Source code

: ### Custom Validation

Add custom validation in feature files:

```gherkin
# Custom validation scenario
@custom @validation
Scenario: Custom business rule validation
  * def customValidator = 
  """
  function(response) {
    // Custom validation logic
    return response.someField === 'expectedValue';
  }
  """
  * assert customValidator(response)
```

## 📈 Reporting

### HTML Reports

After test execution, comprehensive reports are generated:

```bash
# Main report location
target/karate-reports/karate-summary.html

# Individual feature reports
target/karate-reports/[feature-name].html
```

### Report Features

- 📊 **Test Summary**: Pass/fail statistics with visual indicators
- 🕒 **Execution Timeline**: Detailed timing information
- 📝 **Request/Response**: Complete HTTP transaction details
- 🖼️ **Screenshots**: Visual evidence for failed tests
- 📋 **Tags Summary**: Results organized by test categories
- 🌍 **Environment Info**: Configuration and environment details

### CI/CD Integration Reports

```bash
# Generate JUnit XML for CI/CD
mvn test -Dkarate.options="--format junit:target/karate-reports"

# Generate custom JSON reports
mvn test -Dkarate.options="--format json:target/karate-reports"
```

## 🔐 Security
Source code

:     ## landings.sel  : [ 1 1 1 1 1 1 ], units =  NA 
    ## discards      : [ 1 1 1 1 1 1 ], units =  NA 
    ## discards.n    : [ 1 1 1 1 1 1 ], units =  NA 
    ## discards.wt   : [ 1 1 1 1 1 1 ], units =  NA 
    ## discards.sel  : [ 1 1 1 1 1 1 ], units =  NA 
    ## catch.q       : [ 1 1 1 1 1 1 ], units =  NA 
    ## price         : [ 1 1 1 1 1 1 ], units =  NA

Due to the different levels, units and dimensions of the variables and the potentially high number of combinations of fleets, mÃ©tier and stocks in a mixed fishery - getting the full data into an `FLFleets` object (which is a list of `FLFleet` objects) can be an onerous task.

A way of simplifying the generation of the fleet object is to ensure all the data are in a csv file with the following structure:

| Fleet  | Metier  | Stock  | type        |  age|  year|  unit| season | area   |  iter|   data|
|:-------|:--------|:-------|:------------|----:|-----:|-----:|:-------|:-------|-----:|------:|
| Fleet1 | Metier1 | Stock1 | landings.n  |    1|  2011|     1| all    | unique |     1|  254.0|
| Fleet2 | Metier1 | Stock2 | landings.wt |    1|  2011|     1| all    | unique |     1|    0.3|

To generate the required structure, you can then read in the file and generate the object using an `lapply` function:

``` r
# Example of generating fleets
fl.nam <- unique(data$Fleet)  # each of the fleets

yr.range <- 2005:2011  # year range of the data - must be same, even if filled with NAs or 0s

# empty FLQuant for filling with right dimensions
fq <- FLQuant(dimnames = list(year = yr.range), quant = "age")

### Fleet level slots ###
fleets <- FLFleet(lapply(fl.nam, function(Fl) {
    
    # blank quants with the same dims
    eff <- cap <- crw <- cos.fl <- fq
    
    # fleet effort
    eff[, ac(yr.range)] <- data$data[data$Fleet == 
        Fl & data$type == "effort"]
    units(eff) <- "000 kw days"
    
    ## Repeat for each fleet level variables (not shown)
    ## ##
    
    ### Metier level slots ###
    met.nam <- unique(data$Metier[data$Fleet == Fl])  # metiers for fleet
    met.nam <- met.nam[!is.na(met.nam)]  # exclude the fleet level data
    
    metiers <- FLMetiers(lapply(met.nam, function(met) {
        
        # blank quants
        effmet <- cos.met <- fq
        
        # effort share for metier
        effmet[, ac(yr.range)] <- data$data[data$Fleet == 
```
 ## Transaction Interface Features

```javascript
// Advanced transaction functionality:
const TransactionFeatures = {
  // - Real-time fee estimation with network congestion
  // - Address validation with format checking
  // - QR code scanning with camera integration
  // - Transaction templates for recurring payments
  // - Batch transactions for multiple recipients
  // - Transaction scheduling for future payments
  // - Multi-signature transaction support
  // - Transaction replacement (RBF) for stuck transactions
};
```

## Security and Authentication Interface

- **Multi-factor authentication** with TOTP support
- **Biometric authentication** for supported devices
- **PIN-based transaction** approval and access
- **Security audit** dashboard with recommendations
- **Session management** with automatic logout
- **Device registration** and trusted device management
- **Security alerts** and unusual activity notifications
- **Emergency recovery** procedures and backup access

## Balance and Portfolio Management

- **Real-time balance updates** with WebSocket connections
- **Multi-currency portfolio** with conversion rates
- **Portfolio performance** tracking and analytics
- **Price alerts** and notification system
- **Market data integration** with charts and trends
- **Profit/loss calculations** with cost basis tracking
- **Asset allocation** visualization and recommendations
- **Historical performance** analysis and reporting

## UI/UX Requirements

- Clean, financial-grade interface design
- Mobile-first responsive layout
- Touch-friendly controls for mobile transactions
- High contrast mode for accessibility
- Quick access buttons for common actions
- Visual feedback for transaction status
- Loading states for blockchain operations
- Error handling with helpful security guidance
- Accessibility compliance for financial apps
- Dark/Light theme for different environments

━━━━━━

■ **WHAT THE TASK REQUIRES**
Copy out each line of the records where the word "metiers" appears.

■ **RESPONSE TO THIS TASK**
    met.nam <- unique(data$Metier[data$Fleet == Fl])  # metiers for fleet
    metiers <- FLMetiers(lapply(met.nam, function(met) {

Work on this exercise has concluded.